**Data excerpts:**
***
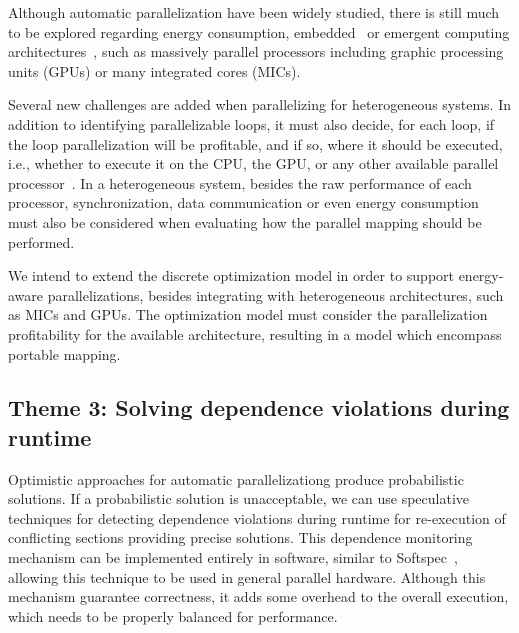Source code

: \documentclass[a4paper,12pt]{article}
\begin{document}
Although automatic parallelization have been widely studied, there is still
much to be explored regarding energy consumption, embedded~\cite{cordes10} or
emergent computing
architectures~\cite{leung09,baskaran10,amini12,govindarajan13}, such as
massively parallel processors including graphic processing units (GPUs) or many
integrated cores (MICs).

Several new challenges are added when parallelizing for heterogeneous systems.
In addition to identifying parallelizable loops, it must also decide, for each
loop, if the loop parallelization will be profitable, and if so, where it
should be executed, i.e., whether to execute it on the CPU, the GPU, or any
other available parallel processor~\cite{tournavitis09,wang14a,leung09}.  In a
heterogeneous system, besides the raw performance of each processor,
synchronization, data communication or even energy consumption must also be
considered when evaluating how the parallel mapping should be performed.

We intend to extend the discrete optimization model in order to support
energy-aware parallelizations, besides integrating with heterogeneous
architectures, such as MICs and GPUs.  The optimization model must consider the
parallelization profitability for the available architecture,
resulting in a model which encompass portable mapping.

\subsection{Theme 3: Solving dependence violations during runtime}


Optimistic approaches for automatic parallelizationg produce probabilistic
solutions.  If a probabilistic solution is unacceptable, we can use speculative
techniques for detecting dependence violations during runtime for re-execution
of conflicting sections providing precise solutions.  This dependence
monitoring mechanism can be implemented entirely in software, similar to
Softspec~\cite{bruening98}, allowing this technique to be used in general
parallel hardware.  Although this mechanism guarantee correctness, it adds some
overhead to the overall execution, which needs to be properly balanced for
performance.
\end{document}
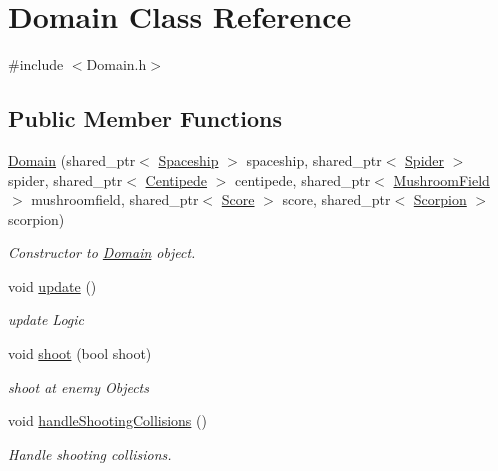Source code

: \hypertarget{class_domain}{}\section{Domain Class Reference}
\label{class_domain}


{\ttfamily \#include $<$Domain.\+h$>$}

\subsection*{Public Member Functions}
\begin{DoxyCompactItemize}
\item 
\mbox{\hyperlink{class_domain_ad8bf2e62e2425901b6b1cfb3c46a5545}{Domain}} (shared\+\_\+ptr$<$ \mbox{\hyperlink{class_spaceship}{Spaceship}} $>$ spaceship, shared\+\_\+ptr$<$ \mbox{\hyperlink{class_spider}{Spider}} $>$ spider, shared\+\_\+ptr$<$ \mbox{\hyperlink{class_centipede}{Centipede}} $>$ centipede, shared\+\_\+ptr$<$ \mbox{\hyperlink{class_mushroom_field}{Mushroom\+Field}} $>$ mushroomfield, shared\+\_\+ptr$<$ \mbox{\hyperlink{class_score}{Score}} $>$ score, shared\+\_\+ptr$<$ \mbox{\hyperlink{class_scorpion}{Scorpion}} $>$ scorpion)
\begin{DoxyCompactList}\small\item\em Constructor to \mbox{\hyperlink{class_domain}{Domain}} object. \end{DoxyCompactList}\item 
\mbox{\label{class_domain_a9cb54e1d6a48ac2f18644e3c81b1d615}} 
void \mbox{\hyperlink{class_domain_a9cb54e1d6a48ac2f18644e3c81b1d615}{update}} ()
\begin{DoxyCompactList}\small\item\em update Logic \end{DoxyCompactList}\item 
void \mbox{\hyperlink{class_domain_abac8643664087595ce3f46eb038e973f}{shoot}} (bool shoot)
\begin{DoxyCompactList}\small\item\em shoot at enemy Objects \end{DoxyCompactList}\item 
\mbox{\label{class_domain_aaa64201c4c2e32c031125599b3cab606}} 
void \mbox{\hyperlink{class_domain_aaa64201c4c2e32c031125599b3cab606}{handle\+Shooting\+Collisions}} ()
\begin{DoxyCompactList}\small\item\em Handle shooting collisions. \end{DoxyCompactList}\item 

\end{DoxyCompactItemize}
***
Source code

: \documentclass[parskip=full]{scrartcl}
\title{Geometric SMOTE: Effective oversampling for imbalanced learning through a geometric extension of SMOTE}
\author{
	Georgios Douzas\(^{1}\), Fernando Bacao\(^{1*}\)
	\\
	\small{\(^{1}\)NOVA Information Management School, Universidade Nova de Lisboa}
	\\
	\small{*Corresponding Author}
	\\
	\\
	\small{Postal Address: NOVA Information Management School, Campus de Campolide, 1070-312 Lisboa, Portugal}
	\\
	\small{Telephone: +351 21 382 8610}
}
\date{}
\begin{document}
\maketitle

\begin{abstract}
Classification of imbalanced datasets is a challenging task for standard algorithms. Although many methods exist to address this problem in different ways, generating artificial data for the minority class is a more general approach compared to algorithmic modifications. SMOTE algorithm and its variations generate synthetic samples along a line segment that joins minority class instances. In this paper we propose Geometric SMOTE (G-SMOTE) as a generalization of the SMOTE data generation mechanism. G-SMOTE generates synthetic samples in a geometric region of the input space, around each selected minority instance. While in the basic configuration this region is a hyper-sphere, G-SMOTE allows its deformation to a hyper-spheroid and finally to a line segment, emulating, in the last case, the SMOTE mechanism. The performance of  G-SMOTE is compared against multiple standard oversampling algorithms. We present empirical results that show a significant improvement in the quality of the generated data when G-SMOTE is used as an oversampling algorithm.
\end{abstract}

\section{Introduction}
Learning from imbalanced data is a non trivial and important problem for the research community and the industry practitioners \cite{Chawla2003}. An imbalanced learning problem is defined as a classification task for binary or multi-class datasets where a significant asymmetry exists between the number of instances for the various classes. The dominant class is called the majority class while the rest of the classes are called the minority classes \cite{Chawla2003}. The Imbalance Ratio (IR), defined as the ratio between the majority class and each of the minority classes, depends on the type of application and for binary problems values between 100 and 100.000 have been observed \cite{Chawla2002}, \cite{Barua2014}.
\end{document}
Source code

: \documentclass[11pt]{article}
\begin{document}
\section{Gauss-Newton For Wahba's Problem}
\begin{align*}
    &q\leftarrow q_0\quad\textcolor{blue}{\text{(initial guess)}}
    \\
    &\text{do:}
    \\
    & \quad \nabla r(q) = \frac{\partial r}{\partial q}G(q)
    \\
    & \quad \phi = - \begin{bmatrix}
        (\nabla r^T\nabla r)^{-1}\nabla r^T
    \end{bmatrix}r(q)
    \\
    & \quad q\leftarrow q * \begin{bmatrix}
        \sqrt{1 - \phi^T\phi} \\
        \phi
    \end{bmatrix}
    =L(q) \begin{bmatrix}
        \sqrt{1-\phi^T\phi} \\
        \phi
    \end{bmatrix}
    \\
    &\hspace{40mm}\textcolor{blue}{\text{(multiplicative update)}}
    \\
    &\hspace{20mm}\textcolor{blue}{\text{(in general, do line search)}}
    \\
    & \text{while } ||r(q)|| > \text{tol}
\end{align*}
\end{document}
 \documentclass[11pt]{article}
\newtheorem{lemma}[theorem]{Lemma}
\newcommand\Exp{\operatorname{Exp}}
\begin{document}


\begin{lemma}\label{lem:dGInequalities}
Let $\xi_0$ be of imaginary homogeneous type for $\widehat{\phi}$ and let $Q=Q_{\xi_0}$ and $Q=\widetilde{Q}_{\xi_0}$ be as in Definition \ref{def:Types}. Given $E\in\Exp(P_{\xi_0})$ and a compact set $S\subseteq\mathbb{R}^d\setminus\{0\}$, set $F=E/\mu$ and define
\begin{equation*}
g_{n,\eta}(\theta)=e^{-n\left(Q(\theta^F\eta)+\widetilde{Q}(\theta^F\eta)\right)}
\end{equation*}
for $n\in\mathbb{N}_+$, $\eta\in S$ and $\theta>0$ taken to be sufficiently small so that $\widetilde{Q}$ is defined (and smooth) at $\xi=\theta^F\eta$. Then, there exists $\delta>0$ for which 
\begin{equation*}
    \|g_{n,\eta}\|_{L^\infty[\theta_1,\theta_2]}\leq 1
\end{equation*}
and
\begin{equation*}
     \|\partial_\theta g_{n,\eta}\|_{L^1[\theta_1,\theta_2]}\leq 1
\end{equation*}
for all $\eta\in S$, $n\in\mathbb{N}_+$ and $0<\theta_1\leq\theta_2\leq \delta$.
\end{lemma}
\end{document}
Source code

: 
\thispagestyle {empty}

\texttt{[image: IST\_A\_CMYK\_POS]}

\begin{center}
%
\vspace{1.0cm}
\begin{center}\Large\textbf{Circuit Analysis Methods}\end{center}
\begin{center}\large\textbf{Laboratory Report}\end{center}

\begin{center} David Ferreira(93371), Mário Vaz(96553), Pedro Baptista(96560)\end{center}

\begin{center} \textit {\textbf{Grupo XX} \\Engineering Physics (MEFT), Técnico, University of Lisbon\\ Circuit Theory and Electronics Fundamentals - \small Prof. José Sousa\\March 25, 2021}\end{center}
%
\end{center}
***
**What you will do:**
The answer must consist of every line from the data that holds the string "blue".

**Solution:**
    &q\leftarrow q_0\quad\textcolor{blue}{\text{(initial guess)}}
    &\hspace{40mm}\textcolor{blue}{\text{(multiplicative update)}}
    &\hspace{20mm}\textcolor{blue}{\text{(in general, do line search)}}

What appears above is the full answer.